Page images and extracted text
========================================
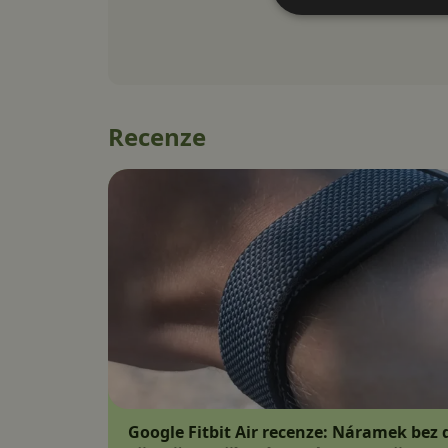
Recenze
Google Fitbit Air recenze: Náramek bez d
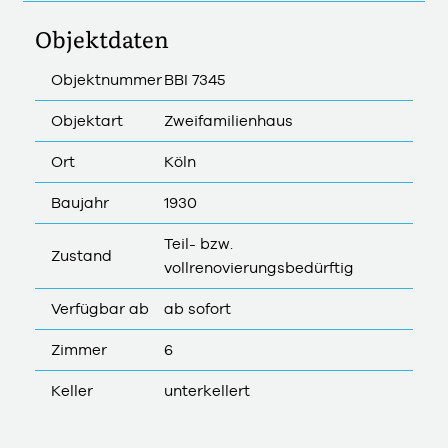
Objektdaten
Objektnummer
BBI 7345
Objektart
Zweifamilienhaus
Ort
Köln
Baujahr
1930
Teil- bzw.
Zustand
vollrenovierungsbedürftig
Verfügbar ab
ab sofort
Zimmer
6
Keller
unterkellert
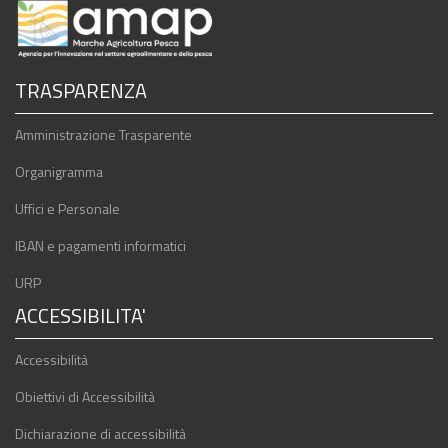
TRASPARENZA
Amministrazione Trasparente
Organigramma
Uffici e Personale
IBAN e pagamenti informatici
URP
ACCESSIBILITA'
Accessibilità
Obiettivi di Accessibilità
Dichiarazione di accessibilità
========================================
### Exercise description
Lay out the lines of the entries as a JSON list of strings with one string per line. Start at the beginning of the entries, end with the line containing "unterkellert", skip blank lines, and leave out the pictures.

### Response for this exercise
[
  "Recenze",
  "Google Fitbit Air recenze: Náramek bez d",
  "Objektdaten",
  "Objektnummer",
  "BBI 7345",
  "Objektart",
  "Zweifamilienhaus",
  "Ort",
  "Köln",
  "Baujahr",
  "1930",
  "Teil- bzw.",
  "Zustand",
  "vollrenovierungsbedürftig",
  "Verfügbar ab",
  "ab sofort",
  "Zimmer",
  "6",
  "Keller",
  "unterkellert"
]